Com­men­tary: Of course, as a vam­pire, and not only the daugh­ter of a pow­er­ful vam­pire but pow­er­ful her­self, Count­ess Zales­ka pos­sess­es a con­sid­er­able mes­mer­ic power. 

Marya did­n’t use much make­up. When she was charged up at her full vam­pir­ic pow­er, she need­ed no cos­met­ic enhance­ment, pos­sess­ing the vam­pire’s seduc­tive glam­our. When she was not at her best, as for exam­ple when going too long between feed­ings, she relied on her pow­ers of hyp­not­ic fas­ci­na­tion to beguile and deceive the eyes of the mor­tals who sur­round­ed her. 

There is one scene where she uses that pow­er explicitly: 

Marya spoke her name, a whis­per, more felt than heard. A vel­vet stroke. 


The girl looked away. 

Marya spoke her name, again. Some of those work­ers near­by looked up, sud­den­ly. They’d felt some of the resid­ual effects of Marya’s com­pelling pow­er. Even though the mes­sage was­n’t for them, they still picked up enough of it to feels its pas­sage. One of them shuddered. 

Lam­bert heard the whis­per, too. He watched, fas­ci­nat­ed, avid­ly star­ing at Marya’s ripe sub­tly smil­ing mouth. He was look­ing for fangs, but he did­n’t see any; they were too well hid­den by her lips. 


The call fell on the girls’ brain with a soft, stun­ning effect, a vel­vet-wrapped iron bar. Denise stiff­ened. Marya made a slight ges­ture, seem­ing­ly with­out mean­ing. It was a hyp­not­ic hand pass. 

Denise’s eyes closed, lids stretched taut­ly across bulging orbs, body rigid, her full-breast­ed chest ris­ing and falling with deep, heavy breath­ing. But at least she had stopped struggling. 
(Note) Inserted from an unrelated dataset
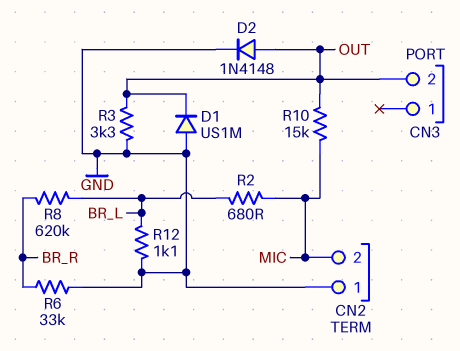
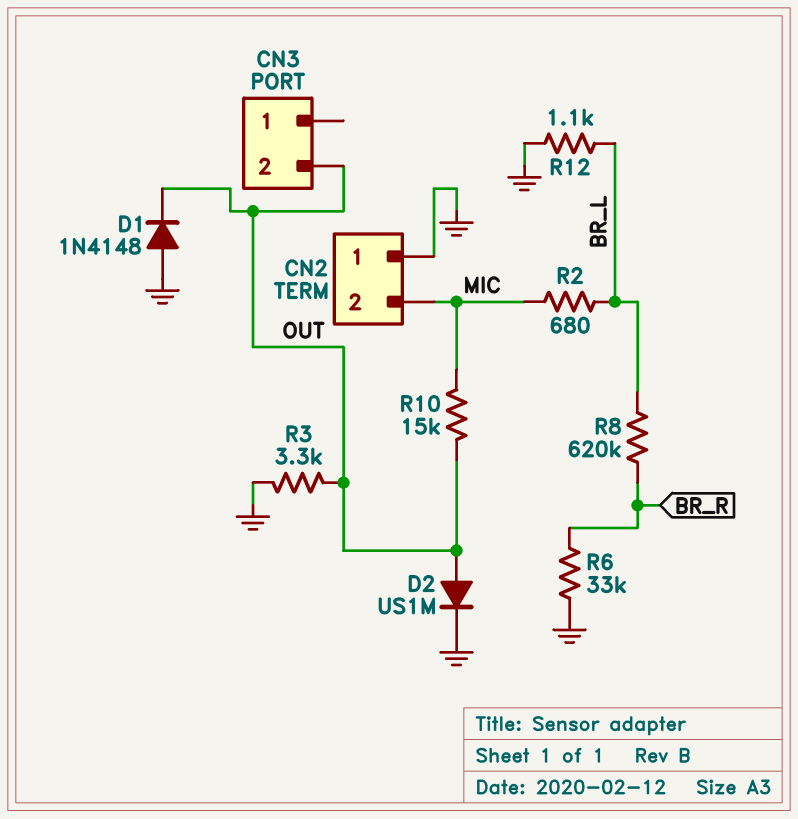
D1: diode US1M (A GND, K OUT) -> diode 1N4148 (A GND, K OUT)
D2: diode 1N4148 (A OUT, K GND) -> diode US1M (A OUT, K GND)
Look­ing up, Marya saw Lam­bert watch­ing her. In her eyes were twin red points, and in the instant that she met his gaze, he felt their impact, an elec­tric spark, a shock, rac­ing across his sud­den­ly taut­ened nerves, caus­ing his heart to skip a beat. He could­n’t breathe, until she broke eye con­tact. Then he col­ored, look­ing away. There were bet­ter rea­sons than mere sub­servience for not meet­ing the gaze of one’s patron, espe­cial­ly when that patron was Marya Zaleska. 

Rec­om­men­da­tion: Def­i­nite­ly rec­om­mend­ed for any fans of the old Uni­ver­sal Hor­ror movies and monsters.